Activity: The answer must be an exact reproduction of the lines from the start of the records below through the line containing "pukul 08.00 -17.00 Wita.", and nothing more.

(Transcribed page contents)
┌──

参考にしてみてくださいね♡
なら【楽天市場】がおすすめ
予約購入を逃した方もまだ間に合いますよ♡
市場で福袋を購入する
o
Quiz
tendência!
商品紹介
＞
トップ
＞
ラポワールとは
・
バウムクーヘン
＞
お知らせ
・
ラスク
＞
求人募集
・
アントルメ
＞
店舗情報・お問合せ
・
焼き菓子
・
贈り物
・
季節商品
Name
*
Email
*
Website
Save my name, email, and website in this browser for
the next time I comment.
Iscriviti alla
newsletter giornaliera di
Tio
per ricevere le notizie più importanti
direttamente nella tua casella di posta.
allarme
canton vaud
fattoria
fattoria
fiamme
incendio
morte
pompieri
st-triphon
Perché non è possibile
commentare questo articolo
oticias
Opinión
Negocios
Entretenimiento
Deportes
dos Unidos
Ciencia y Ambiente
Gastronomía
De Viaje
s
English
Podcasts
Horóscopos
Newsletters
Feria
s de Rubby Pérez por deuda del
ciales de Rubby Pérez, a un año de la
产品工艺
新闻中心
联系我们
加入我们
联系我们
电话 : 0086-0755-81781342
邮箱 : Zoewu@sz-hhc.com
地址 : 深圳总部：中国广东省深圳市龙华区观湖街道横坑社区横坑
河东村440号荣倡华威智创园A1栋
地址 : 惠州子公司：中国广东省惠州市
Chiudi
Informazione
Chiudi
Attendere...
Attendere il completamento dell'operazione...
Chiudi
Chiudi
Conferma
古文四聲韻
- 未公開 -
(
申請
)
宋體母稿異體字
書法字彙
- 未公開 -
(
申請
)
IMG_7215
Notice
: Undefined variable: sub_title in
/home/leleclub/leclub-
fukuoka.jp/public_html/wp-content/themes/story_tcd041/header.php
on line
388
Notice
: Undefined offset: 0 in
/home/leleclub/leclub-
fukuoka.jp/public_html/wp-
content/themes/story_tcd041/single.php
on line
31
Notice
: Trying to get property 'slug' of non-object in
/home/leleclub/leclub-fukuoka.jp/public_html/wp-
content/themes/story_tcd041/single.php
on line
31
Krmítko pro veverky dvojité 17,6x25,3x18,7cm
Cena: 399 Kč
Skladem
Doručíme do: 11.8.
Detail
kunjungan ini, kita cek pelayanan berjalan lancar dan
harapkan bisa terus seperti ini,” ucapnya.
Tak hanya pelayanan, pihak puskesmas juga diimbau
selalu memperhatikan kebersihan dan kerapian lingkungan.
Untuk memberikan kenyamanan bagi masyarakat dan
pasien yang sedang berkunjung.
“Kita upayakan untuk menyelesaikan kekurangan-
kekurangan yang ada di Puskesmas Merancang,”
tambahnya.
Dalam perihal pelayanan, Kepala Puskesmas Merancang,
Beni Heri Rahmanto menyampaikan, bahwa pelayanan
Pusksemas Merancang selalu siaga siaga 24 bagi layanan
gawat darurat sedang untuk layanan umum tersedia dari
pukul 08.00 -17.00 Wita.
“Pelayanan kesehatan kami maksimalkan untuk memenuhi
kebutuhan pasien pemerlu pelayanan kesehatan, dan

└──

Solution to this task:
参考にしてみてくださいね♡
なら【楽天市場】がおすすめ
予約購入を逃した方もまだ間に合いますよ♡
市場で福袋を購入する
o
Quiz
tendência!
商品紹介
＞
トップ
＞
ラポワールとは
・
バウムクーヘン
＞
お知らせ
・
ラスク
＞
求人募集
・
アントルメ
＞
店舗情報・お問合せ
・
焼き菓子
・
贈り物
・
季節商品
Name
*
Email
*
Website
Save my name, email, and website in this browser for
the next time I comment.
Iscriviti alla
newsletter giornaliera di
Tio
per ricevere le notizie più importanti
direttamente nella tua casella di posta.
allarme
canton vaud
fattoria
fattoria
fiamme
incendio
morte
pompieri
st-triphon
Perché non è possibile
commentare questo articolo
oticias
Opinión
Negocios
Entretenimiento
Deportes
dos Unidos
Ciencia y Ambiente
Gastronomía
De Viaje
s
English
Podcasts
Horóscopos
Newsletters
Feria
s de Rubby Pérez por deuda del
ciales de Rubby Pérez, a un año de la
产品工艺
新闻中心
联系我们
加入我们
联系我们
电话 : 0086-0755-81781342
邮箱 : Zoewu@sz-hhc.com
地址 : 深圳总部：中国广东省深圳市龙华区观湖街道横坑社区横坑
河东村440号荣倡华威智创园A1栋
地址 : 惠州子公司：中国广东省惠州市
Chiudi
Informazione
Chiudi
Attendere...
Attendere il completamento dell'operazione...
Chiudi
Chiudi
Conferma
古文四聲韻
- 未公開 -
(
申請
)
宋體母稿異體字
書法字彙
- 未公開 -
(
申請
)
IMG_7215
Notice
: Undefined variable: sub_title in
/home/leleclub/leclub-
fukuoka.jp/public_html/wp-content/themes/story_tcd041/header.php
on line
388
Notice
: Undefined offset: 0 in
/home/leleclub/leclub-
fukuoka.jp/public_html/wp-
content/themes/story_tcd041/single.php
on line
31
Notice
: Trying to get property 'slug' of non-object in
/home/leleclub/leclub-fukuoka.jp/public_html/wp-
content/themes/story_tcd041/single.php
on line
31
Krmítko pro veverky dvojité 17,6x25,3x18,7cm
Cena: 399 Kč
Skladem
Doručíme do: 11.8.
Detail
kunjungan ini, kita cek pelayanan berjalan lancar dan
harapkan bisa terus seperti ini,” ucapnya.
Tak hanya pelayanan, pihak puskesmas juga diimbau
selalu memperhatikan kebersihan dan kerapian lingkungan.
Untuk memberikan kenyamanan bagi masyarakat dan
pasien yang sedang berkunjung.
“Kita upayakan untuk menyelesaikan kekurangan-
kekurangan yang ada di Puskesmas Merancang,”
tambahnya.
Dalam perihal pelayanan, Kepala Puskesmas Merancang,
Beni Heri Rahmanto menyampaikan, bahwa pelayanan
Pusksemas Merancang selalu siaga siaga 24 bagi layanan
gawat darurat sedang untuk layanan umum tersedia dari
pukul 08.00 -17.00 Wita.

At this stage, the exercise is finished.